Vous pouvez également vous adresser directement à l’intéressé qui parle de son personnage de façon passionnante en expliquant qu’il l’imaginait comme un homme qui a peur de devenir loup garou donc reste éloigné du genre humain pour ne pas faire de mal jusqu’à ce que son agressivité le dépasse.

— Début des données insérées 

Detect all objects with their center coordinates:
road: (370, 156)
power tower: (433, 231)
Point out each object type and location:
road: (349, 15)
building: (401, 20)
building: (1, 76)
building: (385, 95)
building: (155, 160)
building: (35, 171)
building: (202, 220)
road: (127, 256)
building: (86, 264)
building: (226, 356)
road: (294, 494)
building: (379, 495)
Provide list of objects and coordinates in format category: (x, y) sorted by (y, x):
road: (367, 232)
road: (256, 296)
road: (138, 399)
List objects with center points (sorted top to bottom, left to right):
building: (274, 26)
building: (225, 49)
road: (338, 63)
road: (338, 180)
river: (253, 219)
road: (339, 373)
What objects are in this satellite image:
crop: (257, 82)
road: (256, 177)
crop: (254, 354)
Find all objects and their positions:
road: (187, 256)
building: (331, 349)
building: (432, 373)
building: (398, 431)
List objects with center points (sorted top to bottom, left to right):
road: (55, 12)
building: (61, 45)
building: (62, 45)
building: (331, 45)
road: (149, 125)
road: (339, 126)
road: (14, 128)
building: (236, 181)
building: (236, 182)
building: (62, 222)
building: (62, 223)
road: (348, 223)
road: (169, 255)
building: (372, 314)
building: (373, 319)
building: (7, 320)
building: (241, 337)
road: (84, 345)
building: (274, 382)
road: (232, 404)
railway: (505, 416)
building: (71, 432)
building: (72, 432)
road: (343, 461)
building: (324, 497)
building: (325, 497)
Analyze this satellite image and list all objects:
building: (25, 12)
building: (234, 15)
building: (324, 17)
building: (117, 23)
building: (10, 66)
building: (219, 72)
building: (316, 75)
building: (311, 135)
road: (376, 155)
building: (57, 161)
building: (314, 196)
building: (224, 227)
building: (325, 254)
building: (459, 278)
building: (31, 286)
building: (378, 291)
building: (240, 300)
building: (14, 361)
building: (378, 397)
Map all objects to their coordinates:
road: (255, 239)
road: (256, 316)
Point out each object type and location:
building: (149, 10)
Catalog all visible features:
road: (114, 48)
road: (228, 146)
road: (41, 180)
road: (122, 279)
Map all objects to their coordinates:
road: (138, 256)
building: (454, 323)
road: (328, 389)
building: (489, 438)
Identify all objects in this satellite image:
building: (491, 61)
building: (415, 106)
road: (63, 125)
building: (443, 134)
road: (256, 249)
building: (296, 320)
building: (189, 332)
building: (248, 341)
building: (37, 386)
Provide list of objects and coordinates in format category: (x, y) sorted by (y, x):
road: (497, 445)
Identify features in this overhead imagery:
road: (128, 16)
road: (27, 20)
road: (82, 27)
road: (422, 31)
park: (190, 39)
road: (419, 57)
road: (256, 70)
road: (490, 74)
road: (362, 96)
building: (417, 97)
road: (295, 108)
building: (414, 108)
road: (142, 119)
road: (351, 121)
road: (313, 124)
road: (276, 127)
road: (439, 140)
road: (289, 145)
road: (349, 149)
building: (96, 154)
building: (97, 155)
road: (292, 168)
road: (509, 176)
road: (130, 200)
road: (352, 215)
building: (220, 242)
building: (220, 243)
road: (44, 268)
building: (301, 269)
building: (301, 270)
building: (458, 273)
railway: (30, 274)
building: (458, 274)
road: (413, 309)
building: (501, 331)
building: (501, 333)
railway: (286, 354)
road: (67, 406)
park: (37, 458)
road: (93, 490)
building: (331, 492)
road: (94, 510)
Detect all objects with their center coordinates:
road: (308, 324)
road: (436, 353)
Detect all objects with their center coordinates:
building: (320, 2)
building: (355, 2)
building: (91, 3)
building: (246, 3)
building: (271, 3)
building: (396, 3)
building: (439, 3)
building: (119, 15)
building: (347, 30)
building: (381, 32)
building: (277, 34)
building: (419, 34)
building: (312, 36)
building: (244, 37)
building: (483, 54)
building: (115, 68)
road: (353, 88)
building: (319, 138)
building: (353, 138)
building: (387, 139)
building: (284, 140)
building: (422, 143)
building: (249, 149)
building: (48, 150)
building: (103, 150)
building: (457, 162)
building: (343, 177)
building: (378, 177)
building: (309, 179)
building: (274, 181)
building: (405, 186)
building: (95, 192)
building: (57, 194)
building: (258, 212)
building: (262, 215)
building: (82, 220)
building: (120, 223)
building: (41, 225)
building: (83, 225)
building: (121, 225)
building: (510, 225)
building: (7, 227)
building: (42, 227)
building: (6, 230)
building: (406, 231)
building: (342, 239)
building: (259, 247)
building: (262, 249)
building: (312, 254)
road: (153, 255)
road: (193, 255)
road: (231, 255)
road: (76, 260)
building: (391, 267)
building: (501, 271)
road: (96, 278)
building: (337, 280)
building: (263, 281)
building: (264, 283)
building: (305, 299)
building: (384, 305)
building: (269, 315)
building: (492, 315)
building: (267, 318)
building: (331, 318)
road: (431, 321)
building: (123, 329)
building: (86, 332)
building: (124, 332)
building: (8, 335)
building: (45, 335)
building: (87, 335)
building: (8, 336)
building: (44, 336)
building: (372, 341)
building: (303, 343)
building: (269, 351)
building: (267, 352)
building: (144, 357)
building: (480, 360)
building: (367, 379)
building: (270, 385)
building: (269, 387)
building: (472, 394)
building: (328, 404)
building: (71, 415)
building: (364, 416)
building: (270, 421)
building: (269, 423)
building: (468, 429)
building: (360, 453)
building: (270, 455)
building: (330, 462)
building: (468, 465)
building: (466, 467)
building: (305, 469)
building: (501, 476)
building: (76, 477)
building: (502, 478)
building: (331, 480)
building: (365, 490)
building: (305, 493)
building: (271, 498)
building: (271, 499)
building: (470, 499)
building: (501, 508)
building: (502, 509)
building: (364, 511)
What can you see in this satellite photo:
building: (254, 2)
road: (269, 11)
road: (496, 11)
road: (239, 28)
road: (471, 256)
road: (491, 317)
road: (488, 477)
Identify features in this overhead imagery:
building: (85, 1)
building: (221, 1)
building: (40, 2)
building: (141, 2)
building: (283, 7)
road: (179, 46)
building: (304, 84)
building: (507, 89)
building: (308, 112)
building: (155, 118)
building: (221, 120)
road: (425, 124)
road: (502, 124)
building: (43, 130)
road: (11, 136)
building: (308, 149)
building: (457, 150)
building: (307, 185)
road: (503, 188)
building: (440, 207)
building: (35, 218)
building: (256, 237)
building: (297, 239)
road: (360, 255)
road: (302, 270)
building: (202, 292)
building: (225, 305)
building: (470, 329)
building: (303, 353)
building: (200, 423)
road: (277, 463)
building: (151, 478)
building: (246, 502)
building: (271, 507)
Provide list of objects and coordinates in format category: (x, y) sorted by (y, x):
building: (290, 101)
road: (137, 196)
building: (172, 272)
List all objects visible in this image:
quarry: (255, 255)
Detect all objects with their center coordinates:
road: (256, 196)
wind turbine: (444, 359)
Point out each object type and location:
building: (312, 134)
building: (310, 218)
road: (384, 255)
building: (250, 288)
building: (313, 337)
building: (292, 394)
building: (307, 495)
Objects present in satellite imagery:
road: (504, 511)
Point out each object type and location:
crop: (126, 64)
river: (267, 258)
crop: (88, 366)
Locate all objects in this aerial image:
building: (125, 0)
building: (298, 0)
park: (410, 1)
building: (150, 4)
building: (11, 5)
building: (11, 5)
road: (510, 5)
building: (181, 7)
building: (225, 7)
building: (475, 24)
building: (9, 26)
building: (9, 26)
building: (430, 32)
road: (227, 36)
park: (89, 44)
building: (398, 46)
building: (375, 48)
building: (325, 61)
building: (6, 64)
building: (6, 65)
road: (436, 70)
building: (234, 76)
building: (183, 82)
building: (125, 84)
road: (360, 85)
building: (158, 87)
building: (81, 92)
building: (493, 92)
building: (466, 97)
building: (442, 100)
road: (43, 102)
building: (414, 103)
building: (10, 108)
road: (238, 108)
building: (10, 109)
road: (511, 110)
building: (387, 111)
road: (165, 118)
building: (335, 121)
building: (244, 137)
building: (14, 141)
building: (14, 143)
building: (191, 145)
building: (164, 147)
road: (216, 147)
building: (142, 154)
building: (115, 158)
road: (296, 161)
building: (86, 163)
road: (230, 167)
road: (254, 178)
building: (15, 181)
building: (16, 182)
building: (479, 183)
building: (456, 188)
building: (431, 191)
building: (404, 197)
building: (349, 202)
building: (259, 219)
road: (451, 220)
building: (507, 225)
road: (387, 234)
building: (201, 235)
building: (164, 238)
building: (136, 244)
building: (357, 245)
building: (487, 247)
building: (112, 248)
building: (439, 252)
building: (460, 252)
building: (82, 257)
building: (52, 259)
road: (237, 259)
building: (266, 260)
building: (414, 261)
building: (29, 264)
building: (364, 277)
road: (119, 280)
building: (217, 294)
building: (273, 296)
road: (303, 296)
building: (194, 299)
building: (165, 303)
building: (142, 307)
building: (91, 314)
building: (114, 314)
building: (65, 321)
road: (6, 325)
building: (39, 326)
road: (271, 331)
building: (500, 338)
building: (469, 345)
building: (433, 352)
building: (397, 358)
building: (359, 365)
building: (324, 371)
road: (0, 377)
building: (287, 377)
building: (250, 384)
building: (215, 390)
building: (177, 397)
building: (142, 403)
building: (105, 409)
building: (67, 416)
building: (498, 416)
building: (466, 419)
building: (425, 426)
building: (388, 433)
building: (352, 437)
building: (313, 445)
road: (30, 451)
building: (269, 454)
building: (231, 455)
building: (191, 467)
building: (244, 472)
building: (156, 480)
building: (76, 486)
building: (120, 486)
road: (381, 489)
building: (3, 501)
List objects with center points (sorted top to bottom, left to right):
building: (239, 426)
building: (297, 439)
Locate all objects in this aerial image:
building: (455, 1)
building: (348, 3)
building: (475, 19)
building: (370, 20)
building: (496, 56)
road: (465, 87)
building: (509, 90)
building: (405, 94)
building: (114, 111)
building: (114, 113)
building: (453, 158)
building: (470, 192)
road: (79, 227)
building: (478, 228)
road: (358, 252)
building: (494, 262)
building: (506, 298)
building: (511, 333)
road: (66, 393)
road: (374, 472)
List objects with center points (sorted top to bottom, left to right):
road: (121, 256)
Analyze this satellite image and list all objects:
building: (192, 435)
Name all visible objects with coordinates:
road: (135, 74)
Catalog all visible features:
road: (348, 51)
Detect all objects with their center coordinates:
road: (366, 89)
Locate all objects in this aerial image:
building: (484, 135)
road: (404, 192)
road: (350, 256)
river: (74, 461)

« l’éruption de violence frappe en un éclair » L’Express
Ici encore la comparaison est de mise. La violence marque dans ce film, c’est incontestable, elle est esthétisée de manière innovante et ne se pose aucune censure. Mais à l’image de la scène de l’ascenseur, elle se positionne en opposition avec le sexe. Alors qu’il accompagne souvent la violence pour former un pack univers malsain que l’on apprécie particulièrement entre autre chez Tarantino, dans Drive la violence est aussi décomplexée que le sexe est pudique. La relation amoureuse entre les deux personnages atteint son apogée lors d’un baiser. Heureusement que ça n’est pas conforme à la réalité auquel cas notre espèce rejoindrait les pandas dans la voie de l’extinction. Ce déséquilibre des forces réussit à donner à un scénario simple une épaisseur nécessaire à l’envoutement ressenti en sortant de la salle de cinéma.
En guise de conclusion nous vous offrons l’anecdote la plus inutile et la plus reprise pour introduire notre sujet: « Le réalisateur de « Drive » ne sait pas conduire. » Metro. Ce sera tout.